▶ Aim of the exercise
Please repeat, from the entries that follow, the lines from the one containing "ring mcp: (87, 116)" through the one containing "pinky tip: (699, 615)" exactly, adding nothing.
======== Material for the task ========
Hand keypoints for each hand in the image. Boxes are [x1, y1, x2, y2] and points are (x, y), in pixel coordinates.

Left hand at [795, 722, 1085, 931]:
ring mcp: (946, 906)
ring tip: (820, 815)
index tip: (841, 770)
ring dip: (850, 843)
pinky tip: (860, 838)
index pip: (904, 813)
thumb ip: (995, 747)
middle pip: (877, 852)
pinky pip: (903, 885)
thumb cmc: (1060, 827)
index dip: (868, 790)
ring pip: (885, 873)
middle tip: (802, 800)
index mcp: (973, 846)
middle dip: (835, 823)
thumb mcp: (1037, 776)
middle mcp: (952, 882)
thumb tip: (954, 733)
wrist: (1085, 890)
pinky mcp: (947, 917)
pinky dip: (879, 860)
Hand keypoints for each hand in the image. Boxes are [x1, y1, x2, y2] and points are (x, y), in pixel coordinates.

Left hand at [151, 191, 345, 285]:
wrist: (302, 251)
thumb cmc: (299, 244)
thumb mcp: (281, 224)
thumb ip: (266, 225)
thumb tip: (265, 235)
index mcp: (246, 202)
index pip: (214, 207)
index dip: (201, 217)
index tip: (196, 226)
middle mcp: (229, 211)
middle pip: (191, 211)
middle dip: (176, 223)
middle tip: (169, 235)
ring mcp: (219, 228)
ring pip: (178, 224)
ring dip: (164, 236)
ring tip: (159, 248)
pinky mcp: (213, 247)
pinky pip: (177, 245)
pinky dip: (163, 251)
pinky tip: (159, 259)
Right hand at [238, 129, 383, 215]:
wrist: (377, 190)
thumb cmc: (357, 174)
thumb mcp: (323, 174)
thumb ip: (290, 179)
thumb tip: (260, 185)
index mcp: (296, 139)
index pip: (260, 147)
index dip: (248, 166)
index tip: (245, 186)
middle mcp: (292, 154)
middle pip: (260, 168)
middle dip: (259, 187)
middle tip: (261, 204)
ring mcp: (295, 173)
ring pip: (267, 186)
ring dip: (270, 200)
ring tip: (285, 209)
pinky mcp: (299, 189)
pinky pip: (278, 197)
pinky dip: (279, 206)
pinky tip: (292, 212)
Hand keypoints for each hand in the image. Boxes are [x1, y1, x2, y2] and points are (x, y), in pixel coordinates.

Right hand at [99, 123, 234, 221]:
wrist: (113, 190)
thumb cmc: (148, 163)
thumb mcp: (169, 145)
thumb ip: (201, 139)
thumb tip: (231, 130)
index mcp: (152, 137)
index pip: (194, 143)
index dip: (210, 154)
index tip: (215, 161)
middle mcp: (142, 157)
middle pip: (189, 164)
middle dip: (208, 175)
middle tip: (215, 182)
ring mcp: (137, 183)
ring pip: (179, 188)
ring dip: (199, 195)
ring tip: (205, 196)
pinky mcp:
========
======== Material for the task ========
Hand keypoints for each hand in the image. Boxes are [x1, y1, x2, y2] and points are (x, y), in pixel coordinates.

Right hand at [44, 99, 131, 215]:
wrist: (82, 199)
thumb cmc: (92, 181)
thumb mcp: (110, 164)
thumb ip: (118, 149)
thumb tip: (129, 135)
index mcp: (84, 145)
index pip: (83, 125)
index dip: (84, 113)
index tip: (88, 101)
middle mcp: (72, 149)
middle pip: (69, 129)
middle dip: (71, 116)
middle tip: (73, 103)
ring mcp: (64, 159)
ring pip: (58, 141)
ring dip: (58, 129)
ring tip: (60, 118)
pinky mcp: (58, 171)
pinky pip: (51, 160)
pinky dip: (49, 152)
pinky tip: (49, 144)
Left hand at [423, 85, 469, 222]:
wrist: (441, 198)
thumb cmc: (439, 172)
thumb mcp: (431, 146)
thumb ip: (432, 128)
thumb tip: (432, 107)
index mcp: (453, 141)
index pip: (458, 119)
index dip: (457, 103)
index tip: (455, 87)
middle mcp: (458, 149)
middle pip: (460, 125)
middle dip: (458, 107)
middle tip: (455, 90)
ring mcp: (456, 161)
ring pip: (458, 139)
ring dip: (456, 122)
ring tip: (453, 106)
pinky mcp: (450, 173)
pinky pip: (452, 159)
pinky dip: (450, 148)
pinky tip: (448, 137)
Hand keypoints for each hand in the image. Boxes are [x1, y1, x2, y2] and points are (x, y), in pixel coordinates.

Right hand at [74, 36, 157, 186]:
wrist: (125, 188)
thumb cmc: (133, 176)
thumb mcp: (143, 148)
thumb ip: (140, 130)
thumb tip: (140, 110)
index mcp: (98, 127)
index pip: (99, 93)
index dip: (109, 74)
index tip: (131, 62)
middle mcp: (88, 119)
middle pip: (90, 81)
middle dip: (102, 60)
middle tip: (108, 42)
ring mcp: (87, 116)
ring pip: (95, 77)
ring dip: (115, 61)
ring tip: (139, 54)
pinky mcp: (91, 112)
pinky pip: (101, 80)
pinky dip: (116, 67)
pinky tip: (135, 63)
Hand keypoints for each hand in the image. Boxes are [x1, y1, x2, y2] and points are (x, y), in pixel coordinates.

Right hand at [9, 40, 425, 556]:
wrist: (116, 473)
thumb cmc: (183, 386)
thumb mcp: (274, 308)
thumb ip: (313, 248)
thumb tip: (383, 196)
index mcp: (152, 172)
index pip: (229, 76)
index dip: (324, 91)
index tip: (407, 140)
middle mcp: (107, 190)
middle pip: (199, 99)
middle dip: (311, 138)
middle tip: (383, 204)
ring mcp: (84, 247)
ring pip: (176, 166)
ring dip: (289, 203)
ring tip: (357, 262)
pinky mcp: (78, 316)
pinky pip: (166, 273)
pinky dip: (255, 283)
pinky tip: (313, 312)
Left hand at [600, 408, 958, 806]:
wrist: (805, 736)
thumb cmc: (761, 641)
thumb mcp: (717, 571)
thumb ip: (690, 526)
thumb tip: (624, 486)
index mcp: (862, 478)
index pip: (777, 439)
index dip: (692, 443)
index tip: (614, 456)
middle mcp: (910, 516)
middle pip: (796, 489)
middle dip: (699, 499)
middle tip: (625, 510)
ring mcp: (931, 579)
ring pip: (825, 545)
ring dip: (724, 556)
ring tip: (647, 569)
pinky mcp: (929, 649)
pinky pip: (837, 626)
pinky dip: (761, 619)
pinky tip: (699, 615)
========
======== Material for the task ========
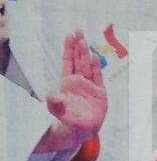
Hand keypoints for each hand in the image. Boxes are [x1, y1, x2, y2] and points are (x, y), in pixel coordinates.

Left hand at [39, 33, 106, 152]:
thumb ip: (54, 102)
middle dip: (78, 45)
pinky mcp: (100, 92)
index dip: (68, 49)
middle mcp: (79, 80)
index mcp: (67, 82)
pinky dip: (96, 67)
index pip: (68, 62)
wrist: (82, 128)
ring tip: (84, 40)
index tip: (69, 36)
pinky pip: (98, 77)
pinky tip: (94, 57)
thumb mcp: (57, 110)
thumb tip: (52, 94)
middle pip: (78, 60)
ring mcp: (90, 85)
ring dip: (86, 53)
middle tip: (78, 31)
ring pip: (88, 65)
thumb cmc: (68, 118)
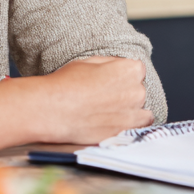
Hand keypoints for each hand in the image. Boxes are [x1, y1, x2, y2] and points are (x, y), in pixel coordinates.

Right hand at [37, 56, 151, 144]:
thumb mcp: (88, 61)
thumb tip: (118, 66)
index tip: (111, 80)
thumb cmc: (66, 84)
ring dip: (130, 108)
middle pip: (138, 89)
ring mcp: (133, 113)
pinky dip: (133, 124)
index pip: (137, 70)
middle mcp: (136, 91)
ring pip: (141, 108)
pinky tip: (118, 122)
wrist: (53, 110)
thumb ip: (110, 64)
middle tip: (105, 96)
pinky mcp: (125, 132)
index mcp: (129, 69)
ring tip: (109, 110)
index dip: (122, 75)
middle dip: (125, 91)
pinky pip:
========
▶ Exercise output
ring mcp: (87, 116)
ring pip: (95, 77)
ring dip: (115, 61)
ring tip: (139, 54)
pinky mcp: (91, 112)
pinky pip: (101, 80)
pinky dip: (116, 67)
pinky tip: (135, 63)
Hand keypoints for each hand in the image. Boxes are [x1, y1, x2, y2] and points are (x, y), in pixel coordinates.

Right hand at [9, 40, 425, 556]:
wrist: (116, 473)
thumb cmc: (183, 386)
thumb mcp: (274, 308)
thumb ip: (313, 248)
thumb tip: (383, 196)
index mcp: (152, 172)
index pip: (229, 76)
index dip: (324, 91)
index tip: (407, 140)
middle mcp: (107, 190)
middle pip: (199, 99)
middle dip: (311, 138)
middle tip: (383, 204)
ring mcp: (84, 247)
ring pip: (176, 166)
ring dip: (289, 203)
ring tip: (357, 262)
pinky mcp: (78, 316)
pinky pip: (166, 273)
pinky dip: (255, 283)
pinky tip: (313, 312)
Left hand at [600, 408, 958, 806]:
wrist: (805, 736)
thumb cmc: (761, 641)
thumb mcp: (717, 571)
thumb ip: (690, 526)
thumb tip: (624, 486)
index mcp: (862, 478)
index pip: (777, 439)
index dip: (692, 443)
index tip: (614, 456)
middle mcp: (910, 516)
middle pip: (796, 489)
middle dip: (699, 499)
middle tip: (625, 510)
ring mcp: (931, 579)
ring pip: (825, 545)
ring dip: (724, 556)
ring tip: (647, 569)
pinky mcp: (929, 649)
pinky pip: (837, 626)
pinky dip: (761, 619)
pinky tip: (699, 615)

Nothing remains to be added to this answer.